Moscou, 1910. La Russie se relève à peine d’une révolution sanglante et s’apprête à plonger dans le premier conflit mondial. L’industrialisation est en marche, les usines fleurissent sur le territoire et les villes russes sont en pleine expansion. C’est dans ce contexte que nait Viktor Maslov, future grande figure du football soviétique.
De sa carrière de footballeur, peu de faits marquants ressortent. Viktor Maslov est décrit comme un milieu travailleur, robuste et doté d’un sens du leadership prononcé. Il passera notamment douze saisons au Torpedo Moscou et portera le brassard de capitaine durant trois saisons. Difficile d’imaginer alors que ce jeune soviétique sera à l’origine d’une révolution tactique sans précédent pour le football moderne.
Après une carrière modeste, Maslov prend les rênes du Torpedo Moscou en 1945. Le début de sa vie d’entraîneur ressemble à ce qu’était sa vie de joueur : un long fleuve tranquille. Son palmarès commence pourtant à s’étoffer : il remporte la Coupe d’URSS en 1952 et permet au Torpedo de glaner son premier titre de champion soviétique en 1960. Ce titre lui ouvre les portes des meilleurs clubs d’URSS. Après une courte saison au FK Rostov en 1963, Viktor Maslov débarque au Dynamo Kiev à l’aube de la saison 1964. Un club ambitieux pour un entraîneur en pleine réflexion tactique. Depuis quelques temps, Maslov construit sa réflexion sur le football pratiqué en Union Soviétique. Et il est sur le point d’appliquer ses théories en arrivant au Dynamo.

JEU DE DONNÉES:
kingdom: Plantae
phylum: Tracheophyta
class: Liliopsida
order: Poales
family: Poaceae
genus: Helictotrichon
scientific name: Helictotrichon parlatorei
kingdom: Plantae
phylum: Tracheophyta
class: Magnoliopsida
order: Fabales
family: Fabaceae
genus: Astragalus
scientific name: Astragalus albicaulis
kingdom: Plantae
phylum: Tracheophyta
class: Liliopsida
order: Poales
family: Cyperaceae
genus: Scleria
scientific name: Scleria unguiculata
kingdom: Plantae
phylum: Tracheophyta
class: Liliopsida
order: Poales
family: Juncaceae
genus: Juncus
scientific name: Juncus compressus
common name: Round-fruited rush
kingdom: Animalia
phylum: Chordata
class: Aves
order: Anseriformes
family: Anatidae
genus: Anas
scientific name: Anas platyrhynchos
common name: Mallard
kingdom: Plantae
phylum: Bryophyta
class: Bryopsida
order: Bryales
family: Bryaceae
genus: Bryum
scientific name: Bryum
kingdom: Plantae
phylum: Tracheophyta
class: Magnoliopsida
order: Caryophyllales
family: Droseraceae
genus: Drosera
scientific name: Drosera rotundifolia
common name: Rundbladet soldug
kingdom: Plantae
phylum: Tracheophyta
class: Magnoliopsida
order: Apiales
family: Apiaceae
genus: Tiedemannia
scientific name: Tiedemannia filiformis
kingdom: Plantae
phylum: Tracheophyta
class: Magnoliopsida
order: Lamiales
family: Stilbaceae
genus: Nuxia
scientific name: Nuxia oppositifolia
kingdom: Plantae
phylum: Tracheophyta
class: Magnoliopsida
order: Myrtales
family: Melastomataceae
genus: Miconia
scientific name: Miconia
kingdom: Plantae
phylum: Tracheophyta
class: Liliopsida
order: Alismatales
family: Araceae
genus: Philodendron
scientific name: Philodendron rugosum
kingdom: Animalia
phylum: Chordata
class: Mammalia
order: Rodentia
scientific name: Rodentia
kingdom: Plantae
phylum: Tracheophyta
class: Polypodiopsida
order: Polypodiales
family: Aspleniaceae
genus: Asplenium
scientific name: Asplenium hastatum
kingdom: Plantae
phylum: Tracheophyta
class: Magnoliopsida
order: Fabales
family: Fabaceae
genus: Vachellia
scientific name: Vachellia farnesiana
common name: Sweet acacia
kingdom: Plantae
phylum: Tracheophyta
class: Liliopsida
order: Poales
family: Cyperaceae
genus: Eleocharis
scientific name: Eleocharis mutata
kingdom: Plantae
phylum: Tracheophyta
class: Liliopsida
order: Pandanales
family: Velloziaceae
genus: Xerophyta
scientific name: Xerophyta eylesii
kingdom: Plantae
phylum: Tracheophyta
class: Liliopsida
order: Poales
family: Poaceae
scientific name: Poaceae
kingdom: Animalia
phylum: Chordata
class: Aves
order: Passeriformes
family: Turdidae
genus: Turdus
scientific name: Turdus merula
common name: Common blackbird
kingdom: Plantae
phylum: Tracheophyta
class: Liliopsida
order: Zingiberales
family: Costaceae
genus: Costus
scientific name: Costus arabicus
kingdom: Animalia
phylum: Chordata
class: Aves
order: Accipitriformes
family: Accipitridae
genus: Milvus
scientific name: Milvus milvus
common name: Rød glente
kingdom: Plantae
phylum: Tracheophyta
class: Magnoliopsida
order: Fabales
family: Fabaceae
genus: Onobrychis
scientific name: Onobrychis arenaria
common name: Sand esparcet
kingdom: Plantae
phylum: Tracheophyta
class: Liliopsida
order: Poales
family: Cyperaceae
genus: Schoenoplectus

CONSIGNE: Reprenez le texte sur Viktor Maslov après sa dernière phrase et poursuivez-le.

RÉSULTAT:
A l’époque, le football mondial s’accorde sur le fait que le Brésil de Pelé, Vava et Garrincha est une référence. Leur victoire éblouissante lors du Mondial chilien (1962) a marqué les esprits de tous les fans de foot. Le 4-2-4 mis en place par Aymoré Moreira devient alors la norme pour tous les entraîneurs du globe. Viktor Maslov, en pleine réflexion sur l’équilibre de son équipe, note alors l’importance d’un élément souvent oublié lorsque l’on évoque les performances brésiliennes : Mario Zagallo. Au sein d’un quatuor d’attaque explosif, beaucoup oublient que l’ailier gauche brésilien occupe alors un rôle bien plus défensif que les trois artistes à ses côtés (Vava, Amarildo et Garrincha).
Conscient de l’importance de Zagallo dans l’équilibre du système brésilien, Viktor Maslov y voit l’occasion de réinventer son système. A cette époque, rares sont les équipes à rechercher le juste milieu entre surnombre offensif et solidité défensive. Jusqu’ici, la réflexion autour du système de jeu n’avait accouché que de quelques variantes résolument offensives, dont le légendaire WM (que l’on pourrait décomposer en 3-2-2-3), qui avait longtemps fait office de référence mondiale. Maslov allait alors prendre le parti de transformer le sacrosaint 4-2-4 en faisant reculer ses deux ailiers au milieu de terrain. L’idée était de repositionner des attaquants plus bas sur le terrain pour conserver une part de créativité, tout en composant deux lignes de quatre joueurs permettant une meilleure assise défensive. Le 4-4-2 était né.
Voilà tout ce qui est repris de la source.